What is expected: Find the line that contains "173 476 29.68". Restate it and each following line exactly, through the end of the records.

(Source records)
<<<<
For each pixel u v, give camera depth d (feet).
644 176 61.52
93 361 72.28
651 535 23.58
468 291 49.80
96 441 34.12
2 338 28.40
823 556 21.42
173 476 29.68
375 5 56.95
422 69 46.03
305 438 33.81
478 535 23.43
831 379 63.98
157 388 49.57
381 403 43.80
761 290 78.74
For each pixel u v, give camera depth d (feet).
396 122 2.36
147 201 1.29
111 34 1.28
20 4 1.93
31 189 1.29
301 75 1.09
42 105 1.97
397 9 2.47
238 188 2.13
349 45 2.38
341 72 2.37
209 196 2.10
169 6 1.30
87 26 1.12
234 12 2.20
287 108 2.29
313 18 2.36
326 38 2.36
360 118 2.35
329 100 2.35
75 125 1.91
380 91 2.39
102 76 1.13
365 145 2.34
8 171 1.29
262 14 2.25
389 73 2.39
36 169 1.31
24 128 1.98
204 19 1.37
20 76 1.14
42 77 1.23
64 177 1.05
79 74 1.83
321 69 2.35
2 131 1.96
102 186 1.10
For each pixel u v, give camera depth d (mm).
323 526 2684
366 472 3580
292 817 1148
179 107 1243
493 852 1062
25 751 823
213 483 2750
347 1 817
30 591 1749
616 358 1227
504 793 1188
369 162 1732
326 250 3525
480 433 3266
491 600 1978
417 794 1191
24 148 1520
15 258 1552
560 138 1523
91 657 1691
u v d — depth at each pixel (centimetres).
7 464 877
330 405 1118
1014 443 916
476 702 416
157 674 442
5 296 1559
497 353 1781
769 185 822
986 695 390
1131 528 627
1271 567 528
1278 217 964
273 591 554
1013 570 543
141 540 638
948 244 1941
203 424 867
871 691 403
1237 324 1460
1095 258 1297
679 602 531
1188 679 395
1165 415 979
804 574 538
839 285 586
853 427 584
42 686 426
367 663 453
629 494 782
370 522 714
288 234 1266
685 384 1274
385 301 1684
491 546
>>>>
Written answer:
173 476 29.68
375 5 56.95
422 69 46.03
305 438 33.81
478 535 23.43
831 379 63.98
157 388 49.57
381 403 43.80
761 290 78.74
For each pixel u v, give camera depth d (feet).
396 122 2.36
147 201 1.29
111 34 1.28
20 4 1.93
31 189 1.29
301 75 1.09
42 105 1.97
397 9 2.47
238 188 2.13
349 45 2.38
341 72 2.37
209 196 2.10
169 6 1.30
87 26 1.12
234 12 2.20
287 108 2.29
313 18 2.36
326 38 2.36
360 118 2.35
329 100 2.35
75 125 1.91
380 91 2.39
102 76 1.13
365 145 2.34
8 171 1.29
262 14 2.25
389 73 2.39
36 169 1.31
24 128 1.98
204 19 1.37
20 76 1.14
42 77 1.23
64 177 1.05
79 74 1.83
321 69 2.35
2 131 1.96
102 186 1.10
For each pixel u v, give camera depth d (mm).
323 526 2684
366 472 3580
292 817 1148
179 107 1243
493 852 1062
25 751 823
213 483 2750
347 1 817
30 591 1749
616 358 1227
504 793 1188
369 162 1732
326 250 3525
480 433 3266
491 600 1978
417 794 1191
24 148 1520
15 258 1552
560 138 1523
91 657 1691
u v d — depth at each pixel (centimetres).
7 464 877
330 405 1118
1014 443 916
476 702 416
157 674 442
5 296 1559
497 353 1781
769 185 822
986 695 390
1131 528 627
1271 567 528
1278 217 964
273 591 554
1013 570 543
141 540 638
948 244 1941
203 424 867
871 691 403
1237 324 1460
1095 258 1297
679 602 531
1188 679 395
1165 415 979
804 574 538
839 285 586
853 427 584
42 686 426
367 663 453
629 494 782
370 522 714
288 234 1266
685 384 1274
385 301 1684
491 546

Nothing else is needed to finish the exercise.